Friday, November 16, 2007

Verizon Pushing for 400 Mbps MoCA

Verizon is pushing the MoCA alliance to increase the bandwidth of the MoCA data service to 400 Mbps in the next two years. MoCA is a home networking technology that supports Ethernet over coaxial cable and coexists with cable and IPTV RF video delivery. The most recent version of MoCA provides a 270 Mbps wire speed with 175 Mbps throughput.

Verizon has more than 3 million MoCA devices installed in FiOS TV customer homes today.
Considering the telco's deployment and customer ramps, that number will only continue to rise. Verizon ended the third quarter with 717,000 FiOS TV subscribers and is adding about 3,200 new video customers per day.
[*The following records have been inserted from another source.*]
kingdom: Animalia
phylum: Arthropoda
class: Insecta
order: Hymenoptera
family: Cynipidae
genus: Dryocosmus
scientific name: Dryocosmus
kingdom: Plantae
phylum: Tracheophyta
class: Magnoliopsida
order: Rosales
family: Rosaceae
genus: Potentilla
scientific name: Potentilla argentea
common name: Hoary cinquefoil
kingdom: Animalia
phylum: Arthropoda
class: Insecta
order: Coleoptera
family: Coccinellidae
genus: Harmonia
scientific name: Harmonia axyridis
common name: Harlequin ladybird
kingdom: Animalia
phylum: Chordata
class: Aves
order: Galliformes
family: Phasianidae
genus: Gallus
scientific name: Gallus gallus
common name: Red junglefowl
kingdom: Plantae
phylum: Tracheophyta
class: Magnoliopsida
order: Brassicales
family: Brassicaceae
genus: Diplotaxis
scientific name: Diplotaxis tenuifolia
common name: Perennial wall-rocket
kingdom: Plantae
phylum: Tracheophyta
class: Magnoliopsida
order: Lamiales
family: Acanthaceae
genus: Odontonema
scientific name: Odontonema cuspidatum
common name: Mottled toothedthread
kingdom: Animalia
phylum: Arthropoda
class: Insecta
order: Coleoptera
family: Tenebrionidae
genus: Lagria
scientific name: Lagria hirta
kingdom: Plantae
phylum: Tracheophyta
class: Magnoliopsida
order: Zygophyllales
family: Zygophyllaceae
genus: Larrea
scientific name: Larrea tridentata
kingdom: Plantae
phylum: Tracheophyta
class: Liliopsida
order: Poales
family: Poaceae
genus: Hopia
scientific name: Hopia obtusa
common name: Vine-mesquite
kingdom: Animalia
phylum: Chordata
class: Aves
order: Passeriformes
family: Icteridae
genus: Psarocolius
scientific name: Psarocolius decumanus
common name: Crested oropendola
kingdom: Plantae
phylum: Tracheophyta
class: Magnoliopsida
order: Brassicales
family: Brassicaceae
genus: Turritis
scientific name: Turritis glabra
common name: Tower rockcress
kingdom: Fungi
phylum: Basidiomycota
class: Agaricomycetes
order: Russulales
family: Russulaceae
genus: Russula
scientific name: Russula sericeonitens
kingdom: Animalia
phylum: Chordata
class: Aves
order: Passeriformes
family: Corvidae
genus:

On the high end, the company forecasts having 4 million FiOS TV subs by 2010.

Today, Verizon delivers broadcast video via an RF overlay, similar to a cable architecture, but uses IPTV to deliver video on demand content and widget data. Eventually, Verizon plans to introduce an IP video hub office and eliminate the analog RF transmission package. The company will use IPTV to deliver video on demand, interactive capabilities, and a few broadcast channels. It will later migrate to IPTV multicast for all broadcast content and the eliminate the RF overlay.

Verizon is making a good point; however, it should be shooting for a gigabit in the home network.